Another laughable Aaron Boone bullpen blunder costs Yankees in back-to-back losses

New York Yankees v Tampa Bay Rays
New York Yankees v Tampa Bay Rays / Douglas P. DeFelice/GettyImages

On Monday night, manager Aaron Boone caught the ire of New York Yankees fans because of his decision to remove Luke Weaver from the game — after he threw just six pitches — in favor of Clay Holmes, who had pitched two of the last three days and definitely didn't need to face a Seattle Mariners offense that was all but officially dead.

But Holmes was dinked and dunked (mixed with some walks in between) and eventually gave up four runs, which saw the Yanks lost 5-4. Brutal. Didn't need to happen. It seems Captain Hindsight-y, but Weaver's entire value is that he can be stretched to split-inning duty. Why not utilize it there and save Holmes for another day?

Then, on Tuesday night, the Yankees' bats were silent through six and a half innings of play. They trailed the Mariners 4-0. Clarke Schmidt was taken out of the game after five innings and 100 pitches. Would you look at that! A prime example of why you don't burn through arms when you don't need to.

In a 2-0 game, Boone went to Victor Gonzalez, who threw a scoreless inning. Then he called on Dennis Santana, who allowed two earned runs. That felt like it was it. But then the Yankees showed signs of life in the bottom of the seventh.

Gleyber Torres uncorked a three-run homer with two outs to make it a one-run game. The Stadium was back on its feet. "Let's Go Yankees" chants were heard during the broadcast. All it took was a couple of baserunners and one swing of the bat.

Another laughable Aaron Boone bullpen blunder costs Yankees in back-to-back M's loss

How did Boone respond? He called on Clayton Andrews to handle the top of the eighth. Wondering who Clayton Andrews is? Yeah, we were too before Monday's news.

Andrews was called up after Ian Hamilton was placed on the COVID-19 list. He's already been designated for assignment this season, but passed through waivers and got reassigned to Triple-A Scranton, where he's pitched to a 6.60 ERA and 7.2 BB/9. His 2024 debut with the Yankees came in a one-run game in the eighth inning following the worst loss of the season.

On Andrews' very first pitch, he allowed a solo home run over the short porch. Just like that, the energy was zapped out of Yankee Stadium and that two-run Mariners lead felt insurmountable, considering all the work the Yankees needed to do to even must three runs of their own.

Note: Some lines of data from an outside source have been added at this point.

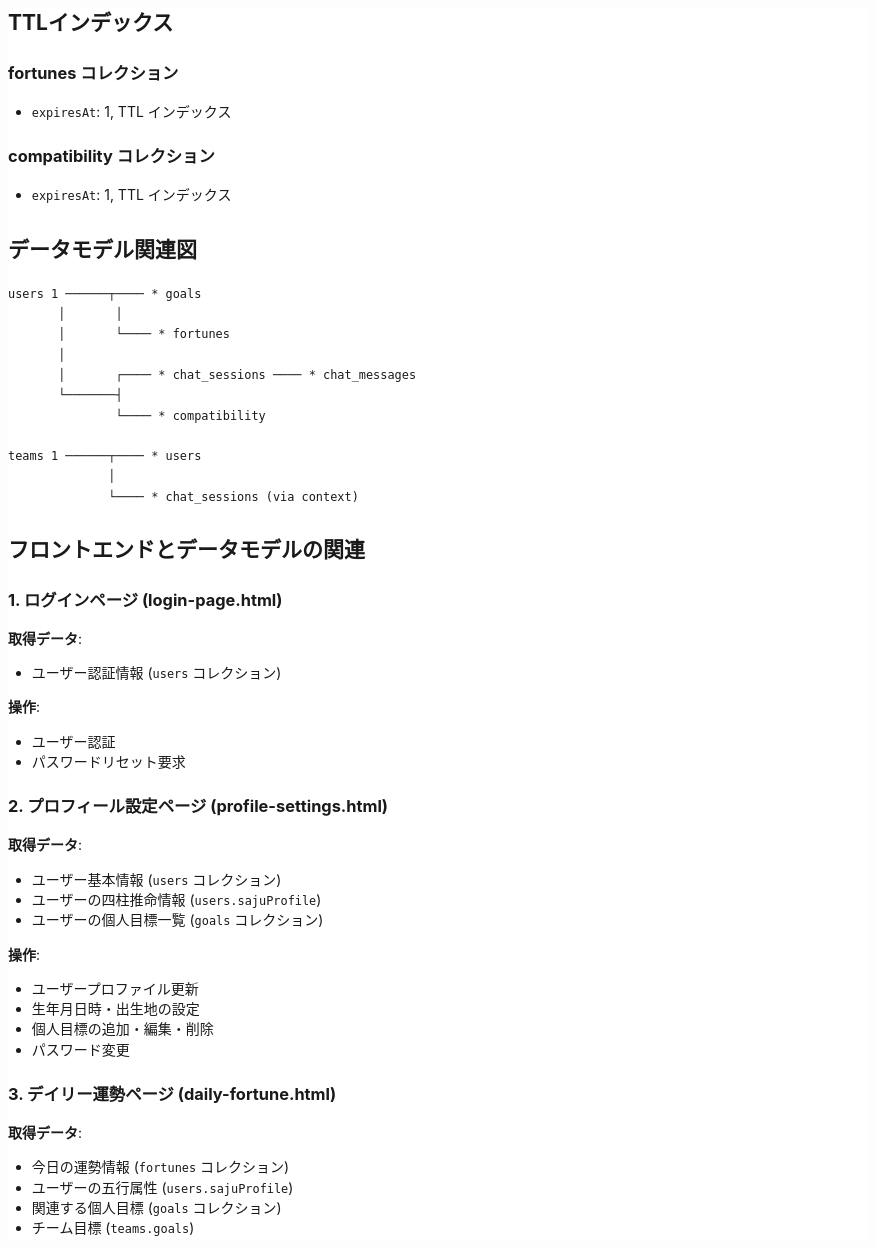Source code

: ## TTLインデックス

### fortunes コレクション
- `expiresAt`: 1, TTL インデックス

### compatibility コレクション
- `expiresAt`: 1, TTL インデックス

## データモデル関連図

```
users 1 ──────┬──── * goals
       │       │
       │       └──── * fortunes
       │
       │       ┌──── * chat_sessions ──── * chat_messages
       └───────┤
               └──── * compatibility
               
teams 1 ──────┬──── * users
              │
              └──── * chat_sessions (via context)
```

## フロントエンドとデータモデルの関連

### 1. ログインページ (login-page.html)
**取得データ**:
- ユーザー認証情報 (`users` コレクション)

**操作**:
- ユーザー認証
- パスワードリセット要求

### 2. プロフィール設定ページ (profile-settings.html)
**取得データ**:
- ユーザー基本情報 (`users` コレクション)
- ユーザーの四柱推命情報 (`users.sajuProfile`)
- ユーザーの個人目標一覧 (`goals` コレクション)

**操作**:
- ユーザープロファイル更新
- 生年月日時・出生地の設定
- 個人目標の追加・編集・削除
- パスワード変更

### 3. デイリー運勢ページ (daily-fortune.html)
**取得データ**:
- 今日の運勢情報 (`fortunes` コレクション)
- ユーザーの五行属性 (`users.sajuProfile`)
- 関連する個人目標 (`goals` コレクション)
- チーム目標 (`teams.goals`)
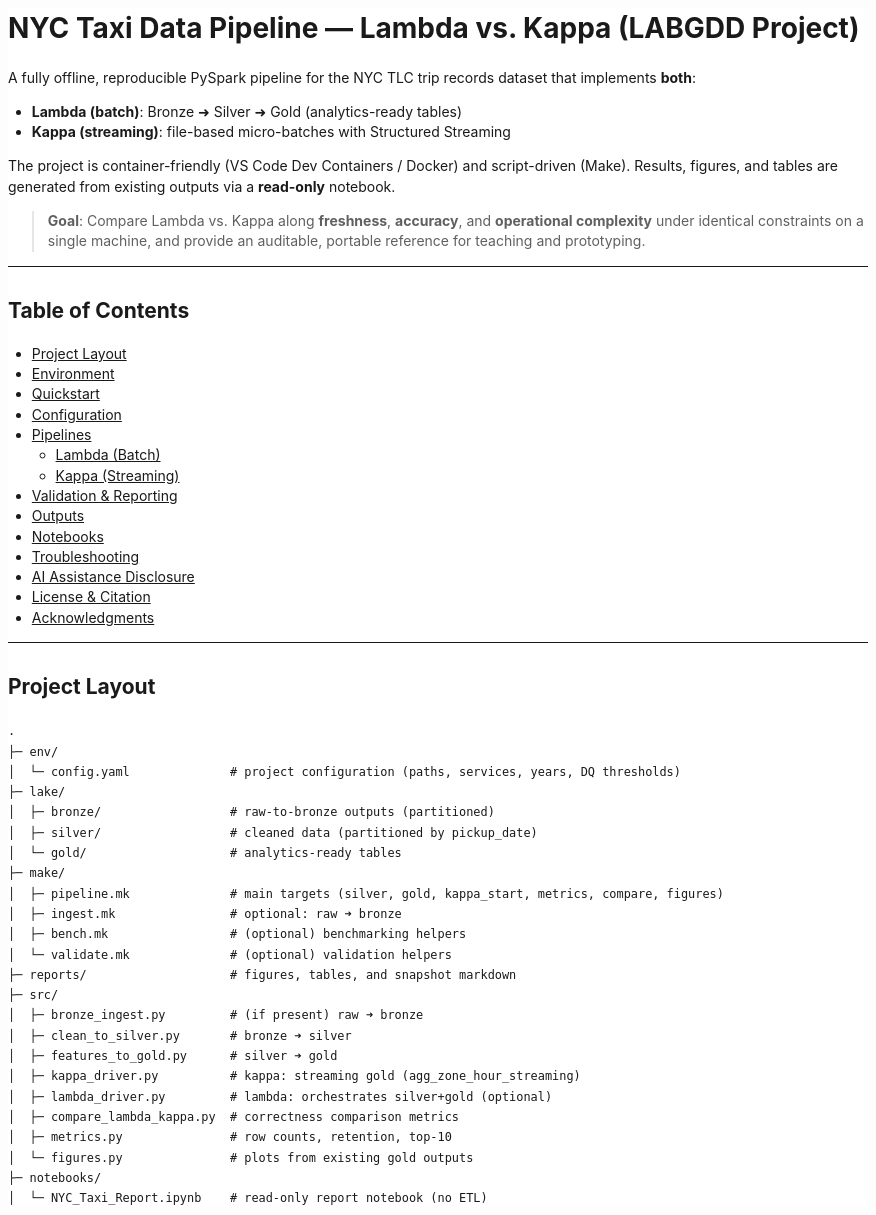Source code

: # NYC Taxi Data Pipeline — Lambda vs. Kappa (LABGDD Project)

A fully offline, reproducible PySpark pipeline for the NYC TLC trip records dataset that implements **both**:
- **Lambda (batch)**: Bronze ➜ Silver ➜ Gold (analytics-ready tables)
- **Kappa (streaming)**: file-based micro-batches with Structured Streaming

The project is container-friendly (VS Code Dev Containers / Docker) and script-driven (Make). Results, figures, and tables are generated from existing outputs via a **read-only** notebook.

> **Goal**: Compare Lambda vs. Kappa along **freshness**, **accuracy**, and **operational complexity** under identical constraints on a single machine, and provide an auditable, portable reference for teaching and prototyping.

---

## Table of Contents
- [Project Layout](#project-layout)
- [Environment](#environment)
- [Quickstart](#quickstart)
- [Configuration](#configuration)
- [Pipelines](#pipelines)
  - [Lambda (Batch)](#lambda-batch)
  - [Kappa (Streaming)](#kappa-streaming)
- [Validation & Reporting](#validation--reporting)
- [Outputs](#outputs)
- [Notebooks](#notebooks)
- [Troubleshooting](#troubleshooting)
- [AI Assistance Disclosure](#ai-assistance-disclosure)
- [License & Citation](#license--citation)
- [Acknowledgments](#acknowledgments)

---

## Project Layout

```
.
├─ env/
│  └─ config.yaml              # project configuration (paths, services, years, DQ thresholds)
├─ lake/
│  ├─ bronze/                  # raw-to-bronze outputs (partitioned)
│  ├─ silver/                  # cleaned data (partitioned by pickup_date)
│  └─ gold/                    # analytics-ready tables
├─ make/
│  ├─ pipeline.mk              # main targets (silver, gold, kappa_start, metrics, compare, figures)
│  ├─ ingest.mk                # optional: raw ➜ bronze
│  ├─ bench.mk                 # (optional) benchmarking helpers
│  └─ validate.mk              # (optional) validation helpers
├─ reports/                    # figures, tables, and snapshot markdown
├─ src/
│  ├─ bronze_ingest.py         # (if present) raw ➜ bronze
│  ├─ clean_to_silver.py       # bronze ➜ silver
│  ├─ features_to_gold.py      # silver ➜ gold
│  ├─ kappa_driver.py          # kappa: streaming gold (agg_zone_hour_streaming)
│  ├─ lambda_driver.py         # lambda: orchestrates silver+gold (optional)
│  ├─ compare_lambda_kappa.py  # correctness comparison metrics
│  ├─ metrics.py               # row counts, retention, top-10
│  └─ figures.py               # plots from existing gold outputs
├─ notebooks/
│  └─ NYC_Taxi_Report.ipynb    # read-only report notebook (no ETL)
```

Andrews gave up another hit and was removed from the game. And that's when Boone called on Nick Burdi, the flamethrowing reliever literally built for an eighth-inning appearance in a one-run game. Instead, he was now coming on in a two-run game with a runner on base, which made his appearance feel all the more futile. Burdi, incapable of split-inning duty based on his profile/injury history, was called upon to do just that after the Andrews blunder. The result? He allowed a homer to the first batter in the top of the ninth to make it a 6-3 game. Good night.

We'll reiterate this again: Boone is not going to manage the bullpen perfectly, especially with so little he has to work with. That said, he definitely needs to manage it more carefully, and back-to-back nights with glaring failures has elicited flashbacks to past decisions that plagued the Yankees in high-leverage spots.

And though it feels nitpicky to reference the Weaver blunder again, this is exactly how bullpen problems snowball. One misstep, and you're one Clayton Andrews away from flushing away a massive, momentum-shifting victory.